Dona Firmina se calou e ficou pensando na dura realidade em que vivia. Onde o rico manda e o pobre obedece. "Mas o pobre não precisa do rico. É o rico quem precisa do pobre", disse a si mesma.

Ela conhecia aquele tipo de gente muito bem. Vivera anos trabalhando em casa de família como doméstica. Não podia usar talher, nem copo, panela ou vasilha da casa da patroa. O elevador, só o de serviço ou a escada. Não podia usar o banheiro da casa, as megeras proibiam. Fia tinha que esperar até chegar em casa para fazer suas necessidades.

Trabalhou para todo tipo de madame e patrão, principalmente aqueles que não queriam assinar carteira de trabalho. Trabalhou do Lago Sul até Sobradinho. Foi babá também, sem ser paga por isso. Um certo dia assistindo ao jornal viu uma reportagem e logo Firmina lembrou do João de Madalena.
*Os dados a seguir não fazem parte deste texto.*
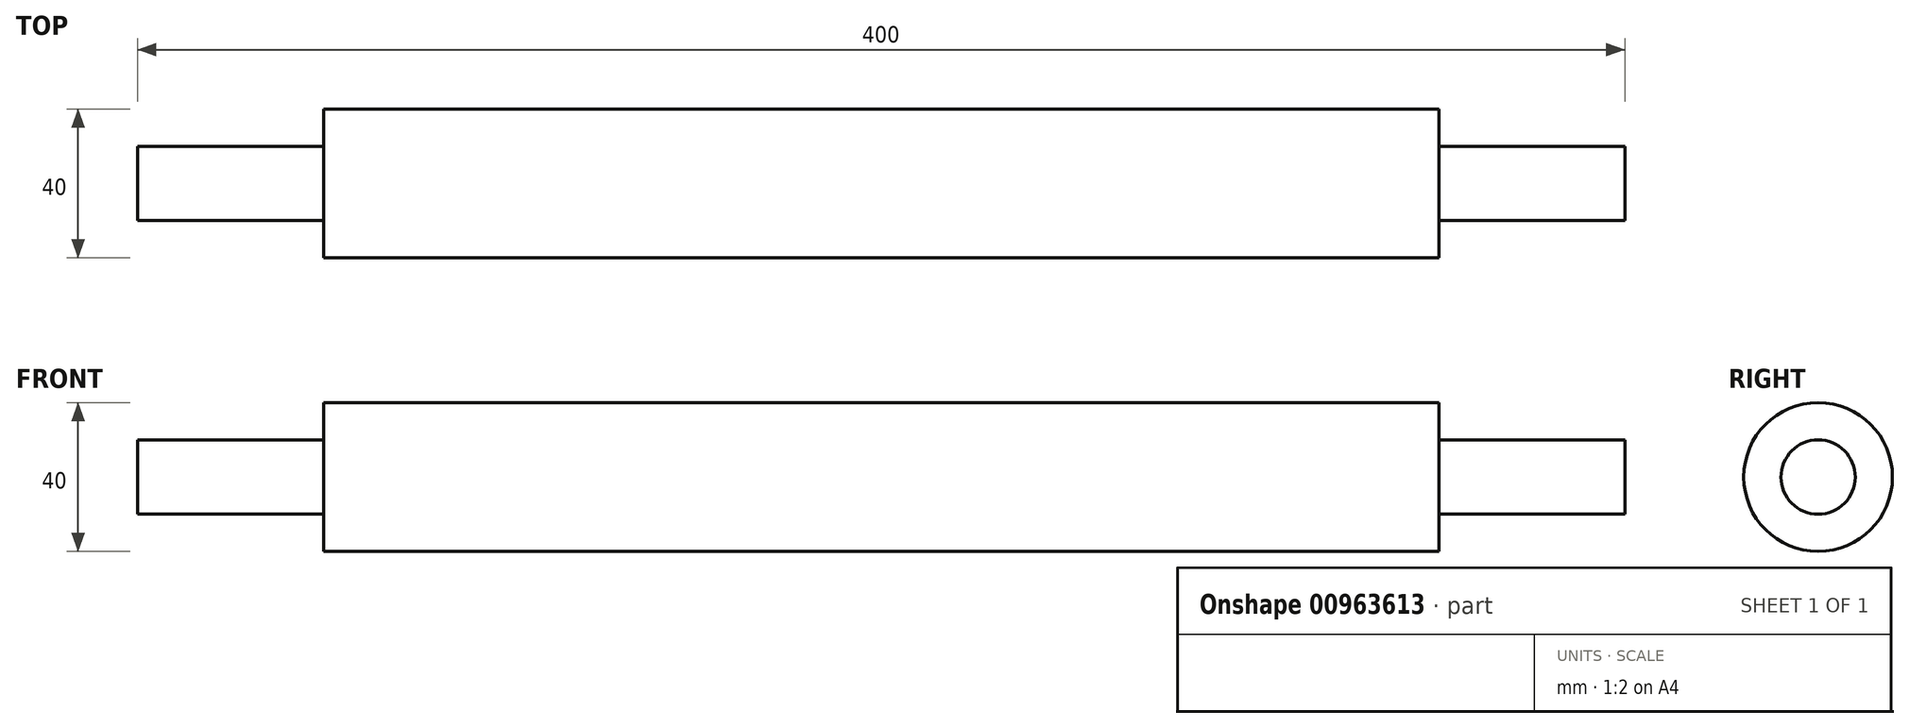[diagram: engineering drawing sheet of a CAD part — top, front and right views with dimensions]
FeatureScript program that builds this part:
annotation { "Feature Type Name" : "Feature", "Feature Type Description" : "" }
export const myFeature = defineFeature(function(context is Context, id is Id, definition is map)
    precondition{}
    {
        {
            var Q0;
            Q0=qCreatedBy(makeId("Right.planeOp"),FACE);
            var sketch = newSketch(context, id + "F0", { "sketchPlane" : qUnion([Q0])});
            skCircle(sketch, "E0", {"center": v(0, 0) * mm, "radius": 10 * mm});
            skSolve(sketch);
        }
        {
            var Q0;
            Q0 = qSketchRegion(id + "F0", true);
            extrude(context, id + "F1", {"entities" : qUnion([Q0]), "oppositeDirection" : true, "depth" : 400 * mm, "offsetDistance" : 25.4 * mm});
        }
        {
            var Q0;
            Q0=qCreatedBy(makeId("Right.planeOp"),FACE);
            cPlane(context, id + "F2", {"entities" : qUnion([Q0]), "cplaneType" : CPlaneType.OFFSET, "offset" : 200 * mm, "oppositeDirection" : true, "width" : 152.4 * mm, "height" : 152.4 * mm});
        }
        {
            var Q0;
            Q0=qCreatedBy(id+"F2.planeOp",FACE);
            var sketch = newSketch(context, id + "F3", { "sketchPlane" : qUnion([Q0])});
            skCircle(sketch, "E1", {"center": v(0, 0) * mm, "radius": 20 * mm});
            skSolve(sketch);
        }
        {
            var Q0;
            Q0 = qSketchRegion(id + "F3", true);
            extrude(context, id + "F4", {"entities" : qUnion([Q0]), "operationType" : NewBodyOperationType.ADD, "endBound" : BoundingType.SYMMETRIC, "depth" : 300 * mm, "offsetDistance" : 25.4 * mm});
        }
    });
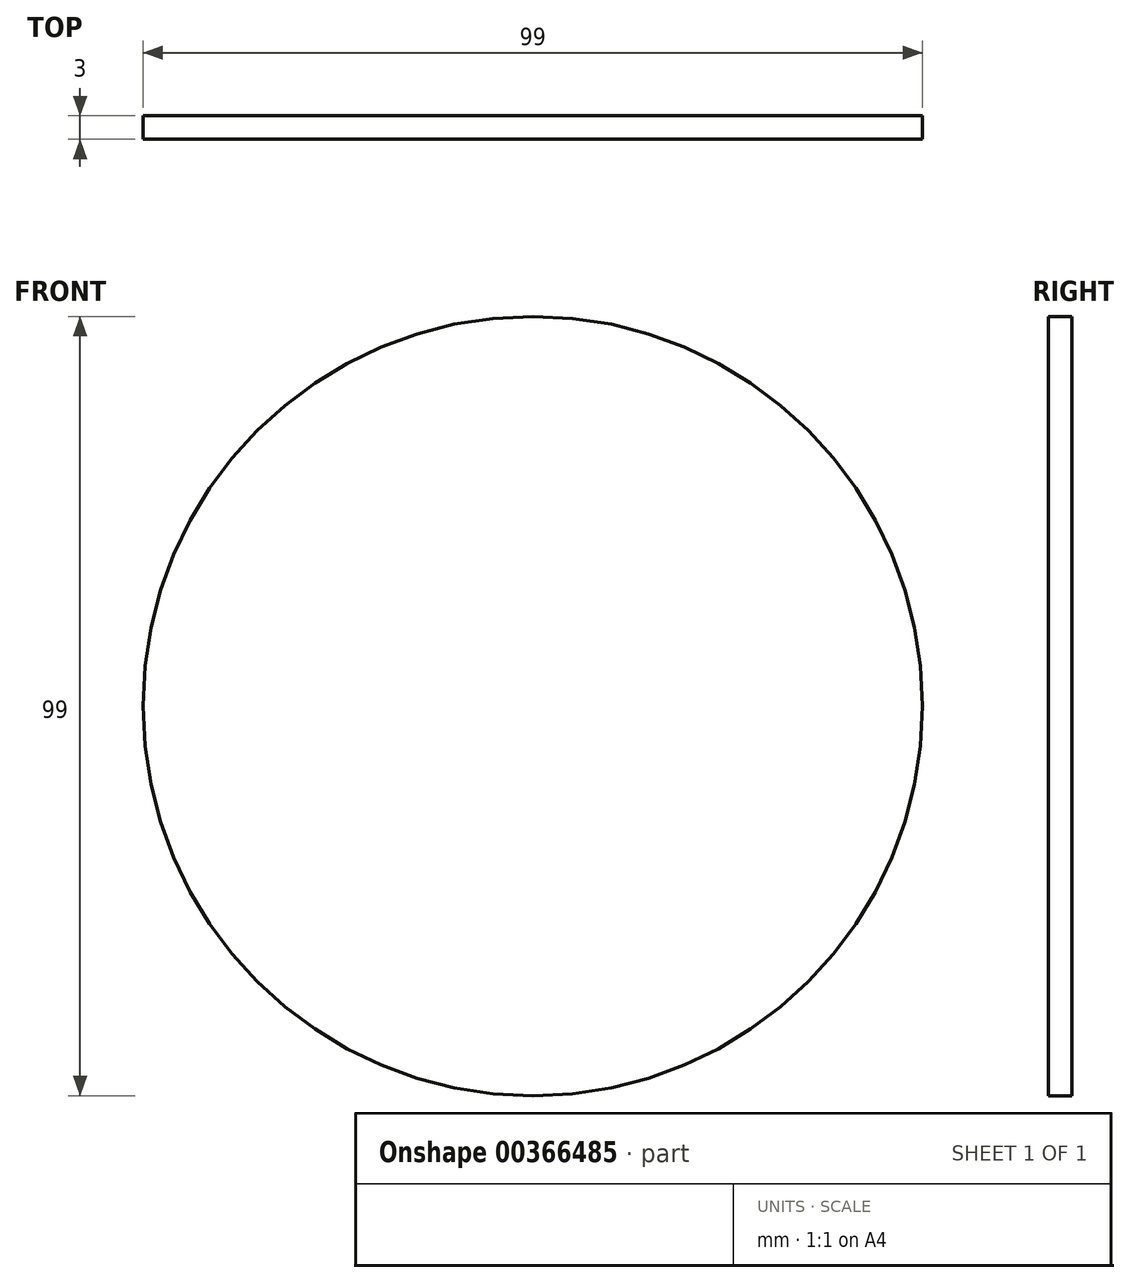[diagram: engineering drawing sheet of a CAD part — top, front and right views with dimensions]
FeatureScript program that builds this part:
annotation { "Feature Type Name" : "Feature", "Feature Type Description" : "" }
export const myFeature = defineFeature(function(context is Context, id is Id, definition is map)
    precondition{}
    {
        {
            var Q0;
            Q0=qCreatedBy(makeId("Front.planeOp"),FACE);
            var sketch = newSketch(context, id + "F0", { "sketchPlane" : qUnion([Q0])});
            skCircle(sketch, "E0", {"center": v(0, 0) * mm, "radius": 49.5 * mm});
            skSolve(sketch);
        }
        {
            var Q0;
            Q0=makeQuery(id+"F0.imprint","IMPRINT",FACE,{"disambiguationData":[TD([[makeQuery(id+"F0.imprint","IMPRINT",EDGE,{"derivedFrom":sQuery(id+"F0.wireOp",EDGE,"E0")}),1.0]])]});
            extrude(context, id + "F1", {"entities" : qUnion([Q0]), "depth" : 3 * mm});
        }
    });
Era sobre tráfico de drogas internacional. O traficante fingia ser empresário, tinha dinheiro que só e detalhe, ele era branco. Mandava cocaína para todo lugar do mundo. Quilos e mais quilos. Mas uma coisa surpreendeu Dona Fia: ele fora chamado de "grande empresário" pelos jornalistas que escreveram a manchete, mesmo tendo cometido um crime gravíssimo e seus "negócios" serem ilegais.

Então foi aí que ela percebeu, garotos como João eram retratados de forma distinta na televisão, mesmo em casos mais leves. O filho de Madá era um rapaz jovem, negro e favelado que fizera parecido. Traficava algumas gramas de maconha somente. Mas ficará conhecido para sempre como: o traficante da 22.
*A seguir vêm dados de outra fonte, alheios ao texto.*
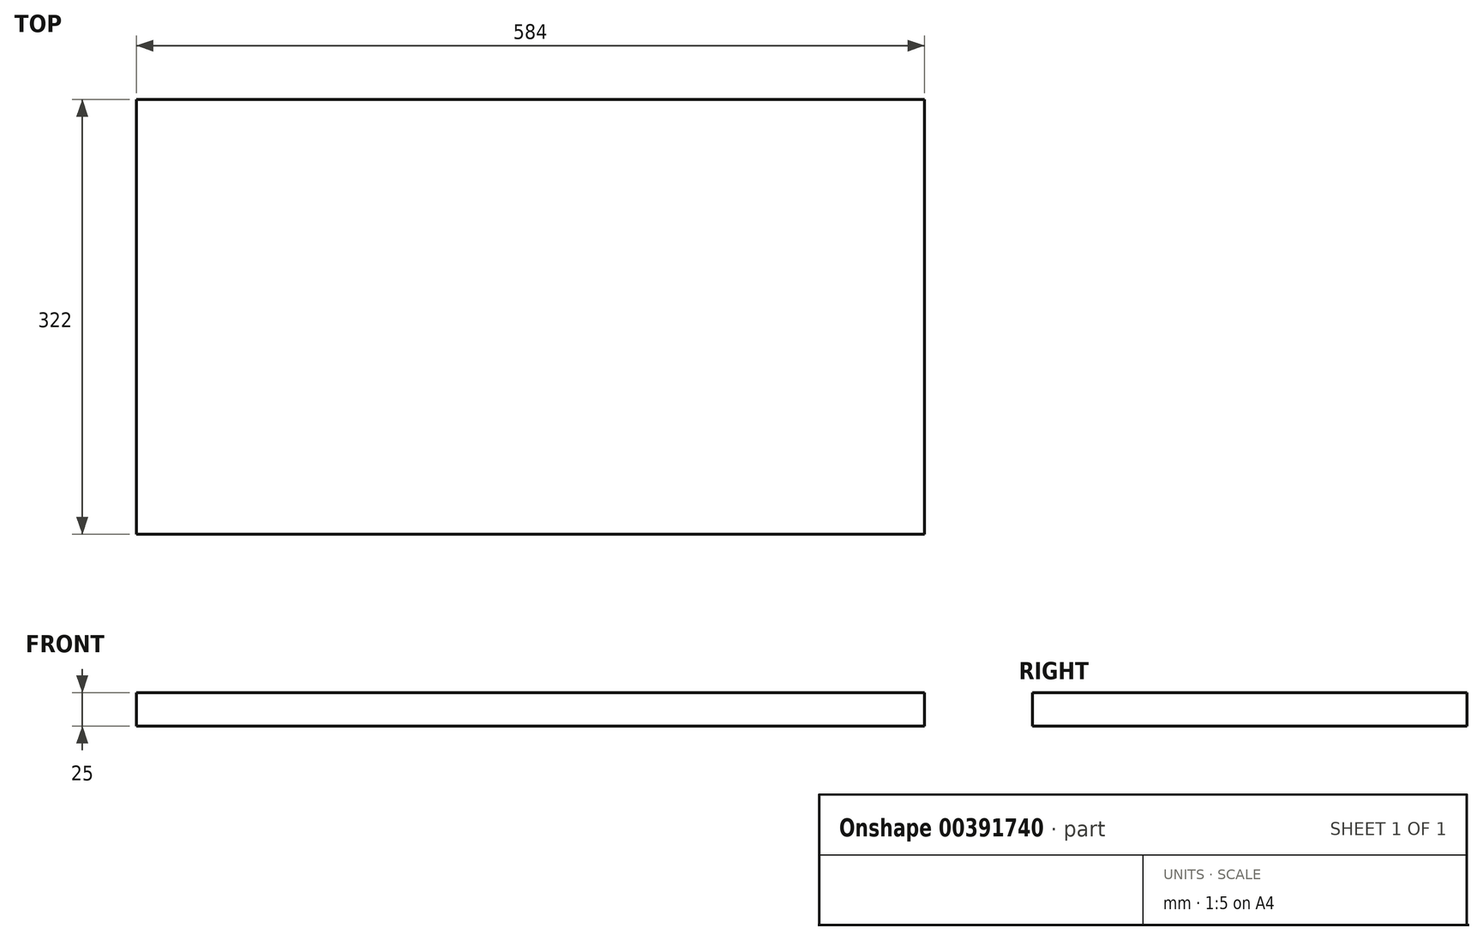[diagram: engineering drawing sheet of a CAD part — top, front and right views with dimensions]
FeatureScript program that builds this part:
annotation { "Feature Type Name" : "Feature", "Feature Type Description" : "" }
export const myFeature = defineFeature(function(context is Context, id is Id, definition is map)
    precondition{}
    {
        {
            var Q0;
            Q0=qCreatedBy(makeId("Top.planeOp"),FACE);
            var sketch = newSketch(context, id + "F0", { "sketchPlane" : qUnion([Q0])});
            skLineSegment(sketch, "E0.bottom", {"start": v(292, -161) * mm, "end": v(-292, -161) * mm});
            skLineSegment(sketch, "E0.top", {"start": v(292, 161) * mm, "end": v(-292, 161) * mm});
            skLineSegment(sketch, "E0.left", {"start": v(292, -161) * mm, "end": v(292, 161) * mm});
            skLineSegment(sketch, "E0.right", {"start": v(-292, -161) * mm, "end": v(-292, 161) * mm});
            skPoint(sketch, "E0.middle", {"position": v(0, 0) * mm});
            skSolve(sketch);
        }
        {
            var Q0;
            Q0=makeQuery(id+"F0.imprint","IMPRINT",FACE,{"disambiguationData":[TD([[makeQuery(id+"F0.imprint","IMPRINT",EDGE,{"derivedFrom":sQuery(id+"F0.wireOp",EDGE,"E0.bottom")}),-1.0]])]});
            extrude(context, id + "F1", {"entities" : qUnion([Q0]), "depth" : 25 * mm});
        }
    });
"E Júlio? Como ele tá?", Fia questinou caindo em si e mudando de assunto.

Susana dormira pouco na noite anterior. Mas por sorte conseguira acordar cedo. Pegou o ônibus lotado.

Conseguiu sentar em um dos bancos preferenciais com Gael no seu colo. O garotinho dormiu a viagem inteira.
Quando chegou na parada da escola dele, Susana optou por não acordá-lo. Carregou o filho até metade do caminho. Se cansara rápido. Gael estava crescendo e seu corpo delgado já não aguentava como antes.